UF/IFAS Celebrates 100th Year Anniversary of Extension with Large Exhibit at Florida State Fair
The University of Florida’s Institute of Food and Agricultural Sciences celebrated 100 years of UF/IFAS Extension achievements and community service at Florida’s 2014 State Fair February 6-17, 2014 at the Florida State Fairgrounds in Tampa.
UF/IFAS Extension personnel and volunteers were in the State Agricultural Hall of Fame to explain the many services provided by Florida’s leading agricultural and research university. On Saturday Feb. 15th, Meri Nantz (Research Information Coordinator in Food Science & Human Nutrition) volunteered, along with her husband Darren Nantz. “It was exciting to see so many people visit and to see their interest in IFAS – especially the number of UF alumni and fans who came by,” Meri said.
At the State Fair, UF/IFAS featured a newly created set of eight table top displays with topics on water, agriculture, nutrition, natural resources, community development, gardening, food safety, and 4-H Youth Development. These will also be displayed at the on-campus celebration of the 100th Anniversary of Extension being held on April 17th.
For the 100th Anniversary, IFAS Communications Services also produced a timeline of UF/IFAS Extension, and three life sized cutouts of Extension’s Congressman Asbury Lever and Senator Hoke Smith (Sponsors of the Smith-Lever Act), and Dr. Seaman Knapp (Extensions’ First Demonstration Agent).
The Smith-Lever Act of 1914 established the Cooperative Extension Service, which allows everyone to benefit from the knowledge of land-grant universities. Extension has helped millions of Floridians by gathering the latest information from the research engines of the University of Florida and Florida A&M University and converting it to practical knowledge for everyday use.
UF/IFAS has Extension offices in each of Florida’s 67 counties to help local farmers, ranchers, families, youth and communities.
“Cooperative Extension has helped many businesses, individuals and communities grow and strengthen over our 100-year existence,” said Nick Place, UF/IFAS dean for Extension. “This year’s centennial is a great opportunity to ensure that Extension continues providing meaningful impacts through the next 100 years and to ensure that cooperative extension is highly recognized as the ‘front-door’ to our land-grant university, the University of Florida.”
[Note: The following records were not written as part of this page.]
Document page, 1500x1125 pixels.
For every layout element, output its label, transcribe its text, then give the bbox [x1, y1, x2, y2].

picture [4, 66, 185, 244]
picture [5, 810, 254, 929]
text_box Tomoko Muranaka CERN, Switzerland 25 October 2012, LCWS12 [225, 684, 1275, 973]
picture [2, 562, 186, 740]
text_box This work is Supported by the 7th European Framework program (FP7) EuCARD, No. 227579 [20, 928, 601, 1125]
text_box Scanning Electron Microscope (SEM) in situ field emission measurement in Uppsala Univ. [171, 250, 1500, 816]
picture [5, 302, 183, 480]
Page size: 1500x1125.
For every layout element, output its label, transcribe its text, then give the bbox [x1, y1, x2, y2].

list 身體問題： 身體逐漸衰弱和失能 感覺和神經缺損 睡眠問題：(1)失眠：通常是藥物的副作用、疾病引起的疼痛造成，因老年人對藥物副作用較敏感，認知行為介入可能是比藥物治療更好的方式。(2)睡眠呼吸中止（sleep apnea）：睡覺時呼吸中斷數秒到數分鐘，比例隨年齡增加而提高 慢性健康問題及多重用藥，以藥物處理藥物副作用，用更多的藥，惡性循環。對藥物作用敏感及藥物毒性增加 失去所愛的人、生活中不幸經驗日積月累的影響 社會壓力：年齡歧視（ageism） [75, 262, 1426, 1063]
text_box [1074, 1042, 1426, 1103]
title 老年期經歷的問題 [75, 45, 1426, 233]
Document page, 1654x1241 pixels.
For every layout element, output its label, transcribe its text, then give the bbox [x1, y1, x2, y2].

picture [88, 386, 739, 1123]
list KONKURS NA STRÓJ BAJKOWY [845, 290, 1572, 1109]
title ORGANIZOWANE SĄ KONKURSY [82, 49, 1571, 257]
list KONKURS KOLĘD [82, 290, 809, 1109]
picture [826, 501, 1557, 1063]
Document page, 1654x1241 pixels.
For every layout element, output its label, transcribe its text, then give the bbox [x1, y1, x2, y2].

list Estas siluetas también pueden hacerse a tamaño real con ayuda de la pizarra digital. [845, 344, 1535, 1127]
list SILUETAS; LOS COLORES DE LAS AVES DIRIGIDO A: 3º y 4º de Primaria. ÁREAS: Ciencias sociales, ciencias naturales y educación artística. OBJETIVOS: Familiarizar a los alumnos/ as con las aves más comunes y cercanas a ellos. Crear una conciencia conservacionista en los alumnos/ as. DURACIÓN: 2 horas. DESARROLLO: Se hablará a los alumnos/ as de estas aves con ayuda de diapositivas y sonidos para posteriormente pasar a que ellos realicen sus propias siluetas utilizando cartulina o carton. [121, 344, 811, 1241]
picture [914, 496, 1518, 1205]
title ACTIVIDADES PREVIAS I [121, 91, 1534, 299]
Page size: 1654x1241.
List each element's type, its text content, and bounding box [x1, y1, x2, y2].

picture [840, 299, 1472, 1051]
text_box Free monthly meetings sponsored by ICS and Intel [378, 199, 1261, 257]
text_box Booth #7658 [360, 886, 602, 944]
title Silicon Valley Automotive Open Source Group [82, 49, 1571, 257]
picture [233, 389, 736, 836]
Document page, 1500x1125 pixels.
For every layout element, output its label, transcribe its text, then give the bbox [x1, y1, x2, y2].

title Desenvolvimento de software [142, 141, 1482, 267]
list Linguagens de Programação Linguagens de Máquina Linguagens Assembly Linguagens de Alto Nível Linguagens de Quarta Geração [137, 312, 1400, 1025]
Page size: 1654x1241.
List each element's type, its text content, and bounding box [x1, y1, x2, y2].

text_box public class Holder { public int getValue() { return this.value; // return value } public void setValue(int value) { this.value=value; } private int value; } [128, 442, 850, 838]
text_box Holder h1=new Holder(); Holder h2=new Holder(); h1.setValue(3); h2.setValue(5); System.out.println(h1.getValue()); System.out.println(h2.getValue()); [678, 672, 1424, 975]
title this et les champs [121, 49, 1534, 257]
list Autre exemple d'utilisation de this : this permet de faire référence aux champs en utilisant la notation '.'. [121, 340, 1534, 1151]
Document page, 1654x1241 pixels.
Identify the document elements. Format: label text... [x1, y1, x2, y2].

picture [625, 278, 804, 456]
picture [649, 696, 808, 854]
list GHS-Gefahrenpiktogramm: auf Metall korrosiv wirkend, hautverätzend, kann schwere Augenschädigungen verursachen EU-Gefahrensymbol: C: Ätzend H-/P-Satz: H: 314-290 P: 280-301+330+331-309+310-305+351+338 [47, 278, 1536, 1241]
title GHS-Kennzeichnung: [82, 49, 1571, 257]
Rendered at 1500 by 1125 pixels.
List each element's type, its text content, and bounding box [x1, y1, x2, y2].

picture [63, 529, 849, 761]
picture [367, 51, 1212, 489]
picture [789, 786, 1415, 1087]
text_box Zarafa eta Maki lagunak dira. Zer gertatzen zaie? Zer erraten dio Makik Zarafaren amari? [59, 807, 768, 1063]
Some educational programs Extension offices provide include: 1) Putting more green in your thumb with personalized advice about local growing conditions for ornamentals, fruits, vegetables and turf; 2) Protecting Florida’s water supplies; 3) Helping people make healthier food decisions, keeping food safe and promoting local food utilization; 4) Providing natural resource industry leaders with training programs that prepares them for real-world problems; 5) Keeping agriculture competitive and sustainable throughout the state; 6) Helping developers minimize environmental impact during building, and long afterward; and 7) Overseeing Florida’s 4-H Youth Development program, which creates safe and inclusive learning environments for young people and helps them excel beyond their peers, make more healthy choices, and succeed in school and the sciences.